Mitmachen kann prinzipiell jeder, solange er ein Gefährt hat, das nach Simson oder Schwalbe aussieht, wie Silke Gute scherzhaft sagt. Wichtig ist den Zweitaktpionieren aber auch die Geselligkeit. Und so fanden beispielsweise im Winter des Öfteren Kochabende in Silke Gutes Bauernküche statt. "Die meisten von uns sind zwischen 16 und 30 Jahre alt, darunter sind sowohl Anfänger wie Fortgeschrittene", erklärt Silke Gute. Auch sie übt sich noch im Fahren, denn ihre Schwalbe, Baujahr 1982, hat sie erst kürzlich auf dem Trödelmarkt in Briescht erstanden. "Meine letzte wird das aber nicht gewesen sein", prophezeit die Moped-Liebhaberin.
Platz für weitere Modelle hätte sie, denn ihre Scheune dient schon jetzt als Unterstellraum, wenn sich die Zweitaktpioniere treffen. Dort soll irgendwann auch eine Hebebühne stehen, die für alle Moped-Fans zugänglich ist. Unterstützung dafür bekommt Silke Gute von den Sauenern.

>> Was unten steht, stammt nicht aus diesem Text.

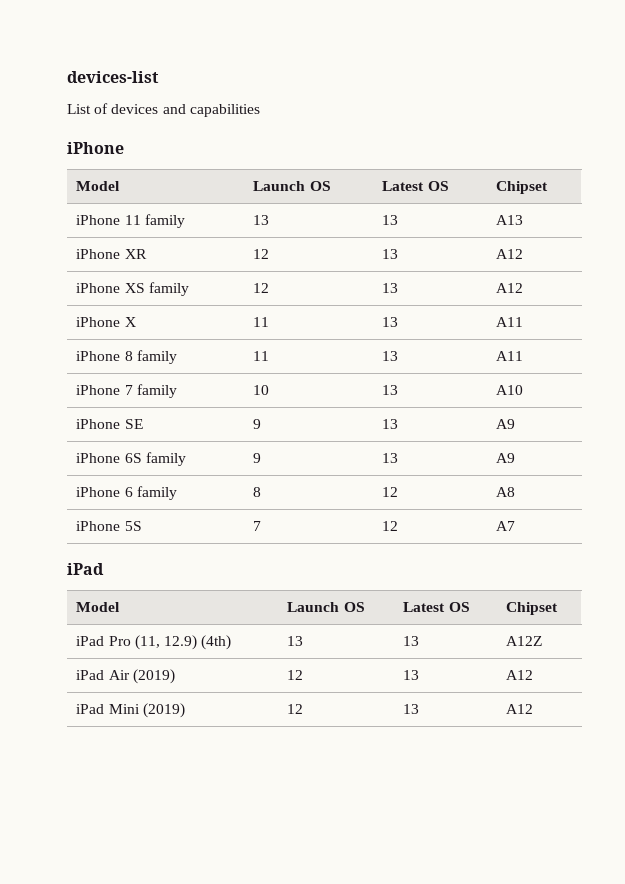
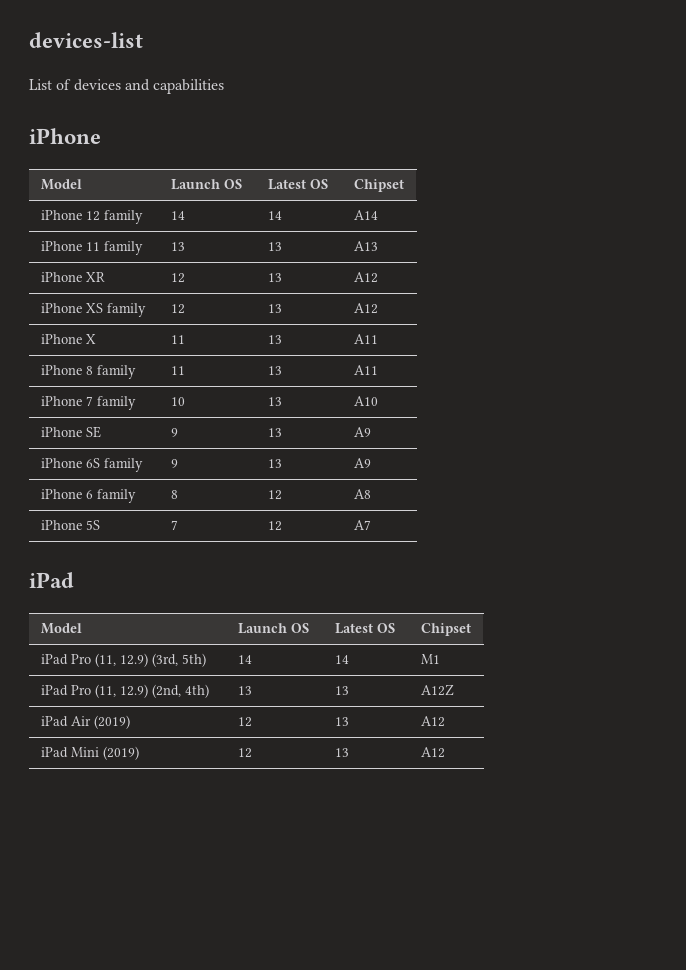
(549, 187) none -> [40,210,143,224] [170,211,185,220] [267,211,282,220] [353,210,378,220] // iPhone 12 family | 14 | 14 | A14
[201,635,232,650] (4th) -> [151,653,206,667] [237,655,252,664] [334,655,349,664] [420,654,440,664] [40,684,209,698] (3rd, 5th) | 14 | 14 | M1 // iPad Pro (11, 12.9) (2nd, 4th)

Da das Dorf beim Landeswettbewerb "Unser Dorf hat Zukunft" gewonnen hat, wird die Siegerprämie in Höhe von 10 000Euro auf verschiedene Projekte im Ort verteilt. Auch der Sauener Moped-Klub soll dabei berücksichtigt werden. Bis es so weit ist, kümmert sich Silke Gute in Eigenregie um die Herrichtung der Scheune.
Auch der siebenjährige Moritz Müller, hat sich von der Begeisterung der Erwachsenen für die Mopeds aus DDR-Zeiten anstecken lassen. Er ist der Jüngste in der Runde, unwohl fühlt er sich deshalb aber nicht: "Silke ist meine Freundin und auch die anderen sind eine nette Gruppe." Beim Motorradfahren mit seinem Papa wurde sein Interesse geweckt. "Knattern muss es", sagt der Moped-Fan und trifft damit den Nerv von Silke Gute. Auch sie begeisterte sich schon als Kind für die Zweitakter, die heute nicht mehr produziert werden. Gefahren ist sie damals jedoch eher heimlich. Zu groß waren die Bedenken ihrer Familie, dass ihr etwas zustoßen könnte.
Mit den Zweitaktpionieren erfüllt sich für die 42-Jährige nun ein lang gehegter Wunsch. "Ziel wäre es, hier eine Art Reparatur-Café aufzubauen", blickt sie in die Zukunft. Auch eine gemeinsame Fahrt zur Ostsee schwebt ihr vor. Zudem plant die Gruppe, deren Logo der Zündschlüssel eines Mopeds ist, auf deutschlandweiten Moped-Treffen aufzutreten, um weitere Fans kennenzulernen.